Przed chwilą wymyśliłem dosyć ciekawy paradoks :) Dziwi mnie, czemu kilku moich znajomych go nie rozumie.
"Dzisiaj o północy coś się stanie". Kto skuma, proszę napisać dlaczego takie coś nie ma racji bytu ^^ Oczywiście w spojlerze, żeby nie psuć zabawy.
spoiler start
Bo od północy będzie już jutro a nie dzisiaj?
spoiler stop
Ale rozkmina...wow
"Zawsze klamie!"
To teraz mowie prawde, czy klamie?
NIESAMOWITE
Limbo północ może być dzisiaj. Była 22 godziny i 16 minut temu...

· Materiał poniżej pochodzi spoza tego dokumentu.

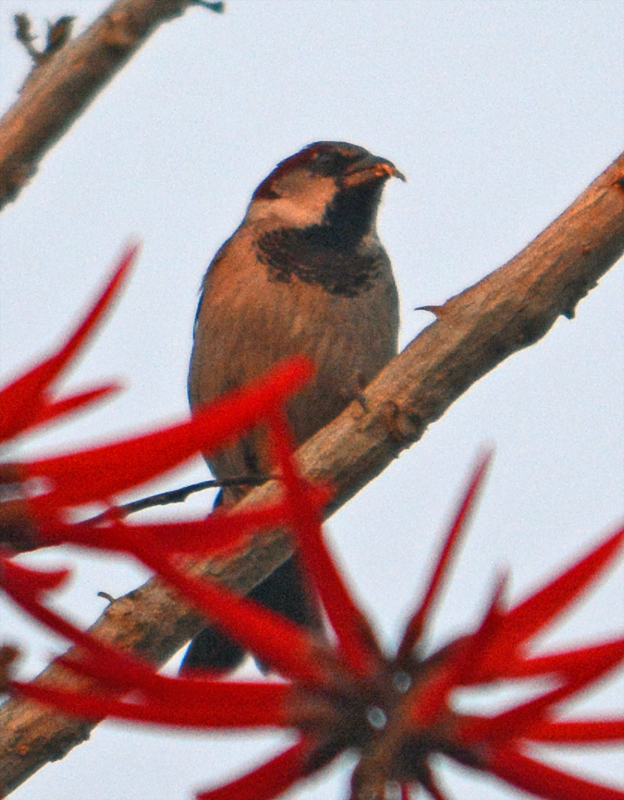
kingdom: Animalia
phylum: Chordata
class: Aves
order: Passeriformes
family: Passeridae
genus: Passer
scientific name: Passer domesticus
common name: House sparrow
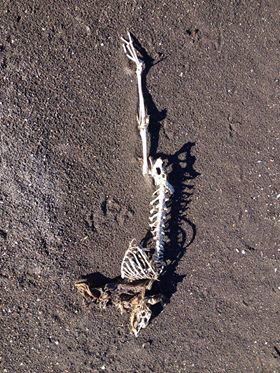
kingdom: Animalia
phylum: Chordata
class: Mammalia
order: Lagomorpha
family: Leporidae
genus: Lepus
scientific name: Lepus europaeus
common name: European hare
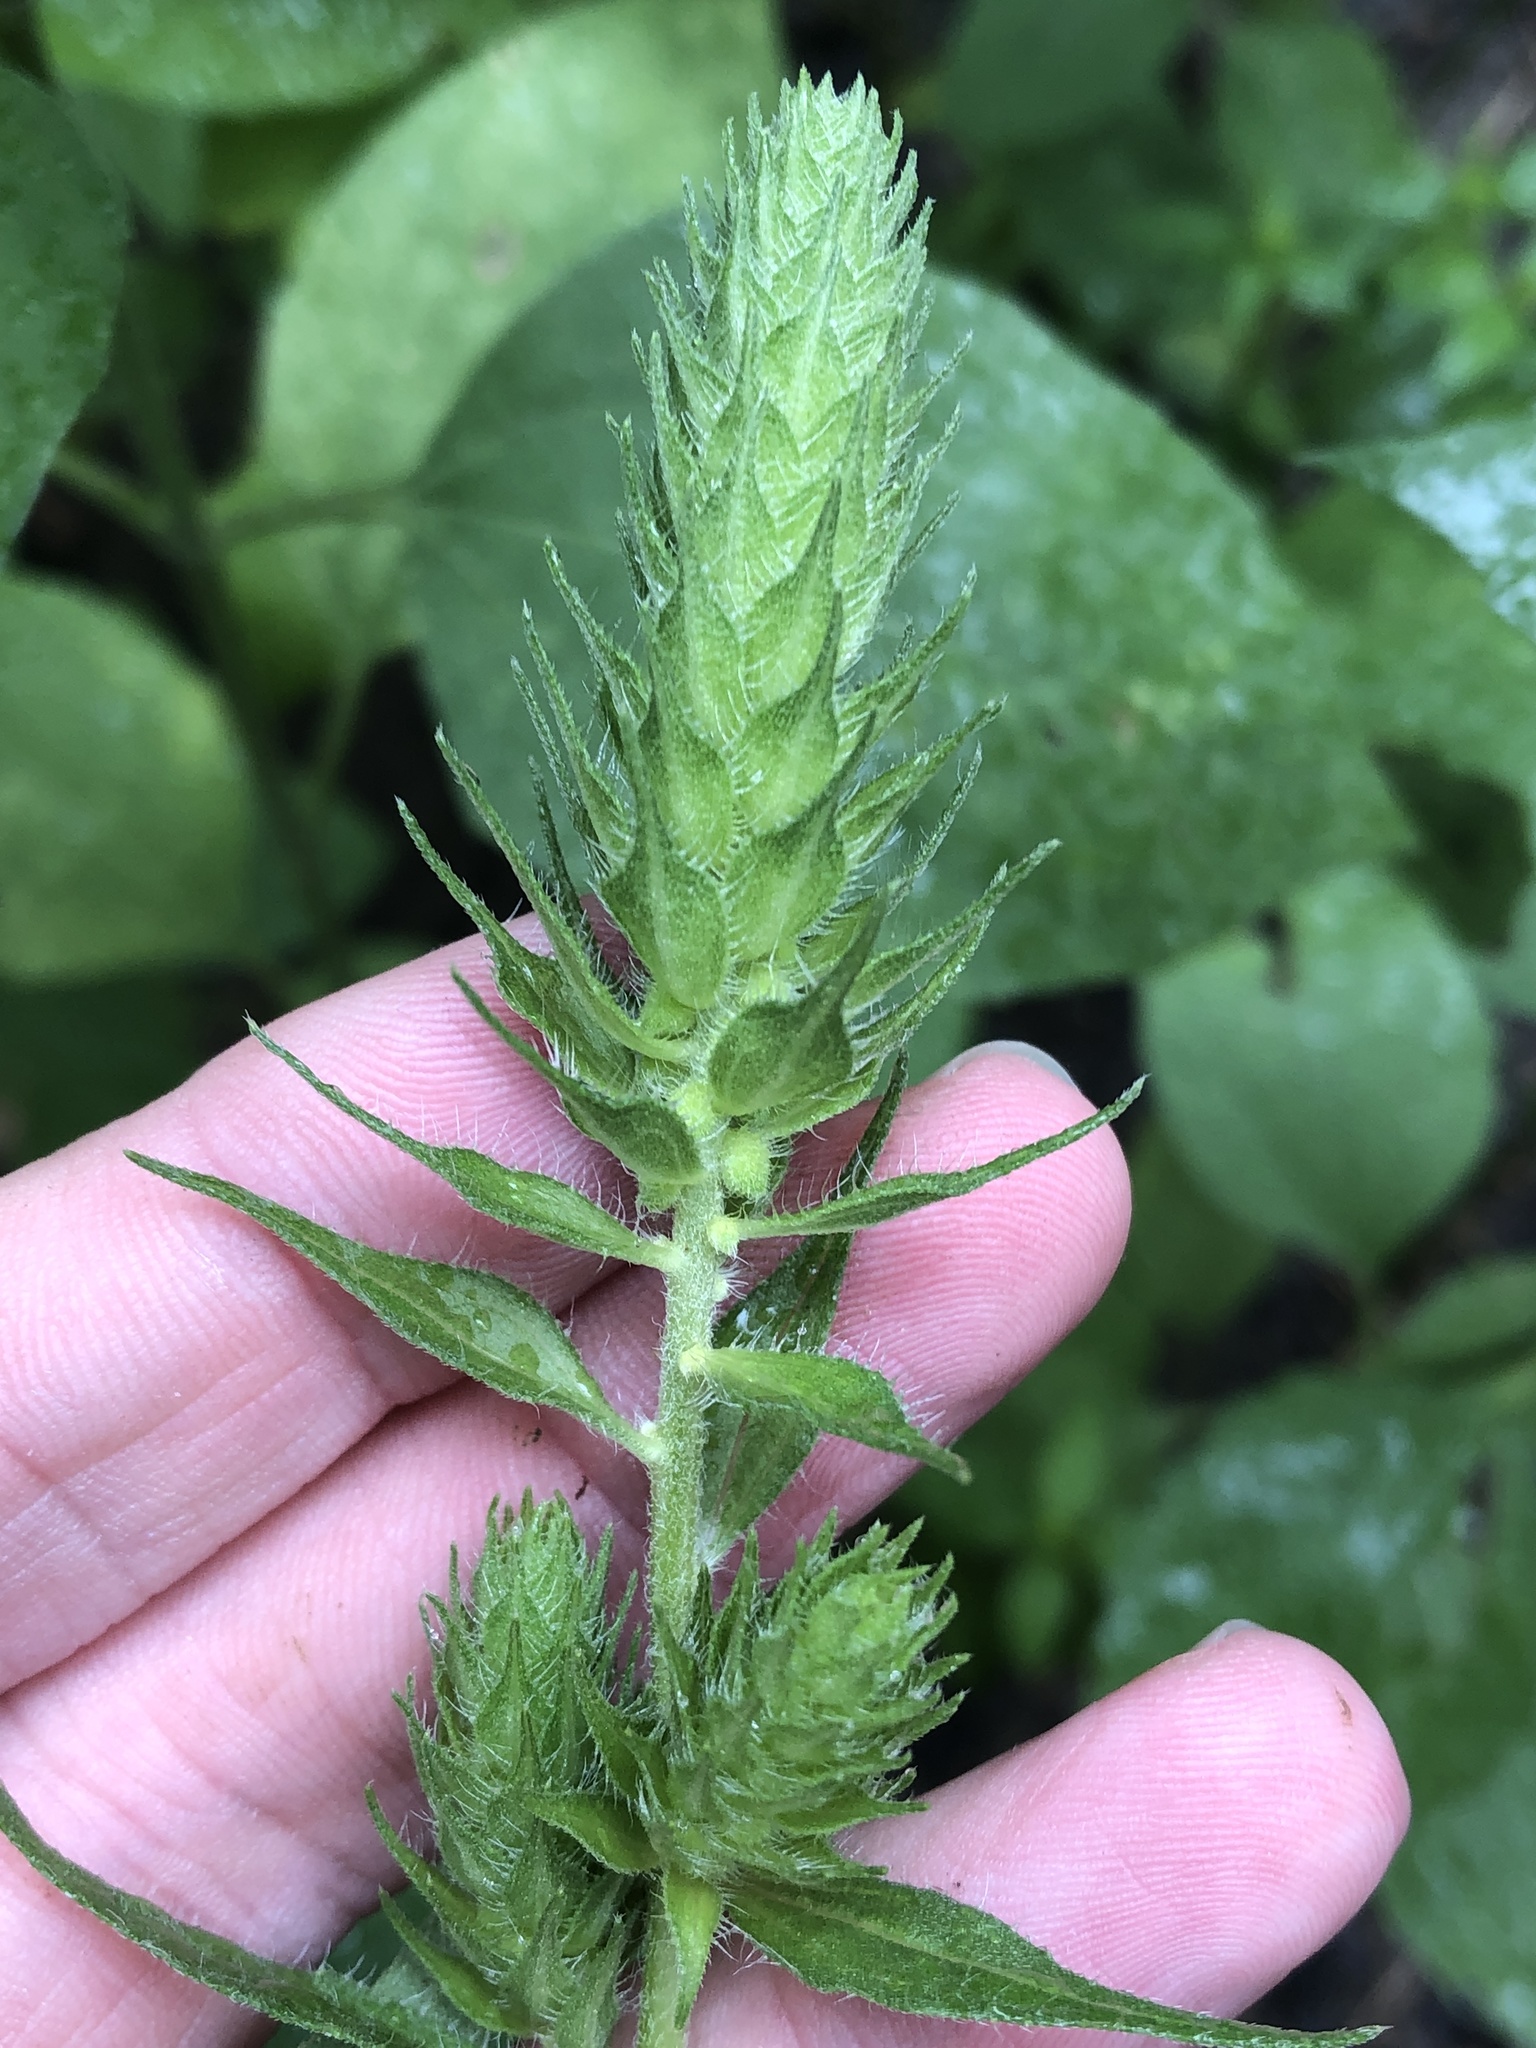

"Lubię placki, a placki mnie nie lubią."
To paradoks. Jak placki mogą nie lubić!?
[5] Ale jak możesz napisac, że dzisiaj o północy coś się stanie skoro dzisiejsza północ już była? Wyrażasz się o przeszłości w czasie przyszłym. Zaginasz czasoprzestrzeń czy ki diabeł?
smuggler:
http://www.youtube.com/watch?feature=player_detailpage&v=ojPe6e_vyLA#t=38s
:D
no własnie o tym mówię ;]
Spozniles sie ze swoimi "przemysleniami" ponad 2000 lat. Arystoteles watpil w ogole w istnienie terazniejszosci, bo chwila obecna w momencie pomyslenia o niej staje sie juz przeszloscia i mozesz rozpamietywac sytuacje ktre sie juz wydarzyly lub dopiero sie wydarza
No Tusk :) to logiczne.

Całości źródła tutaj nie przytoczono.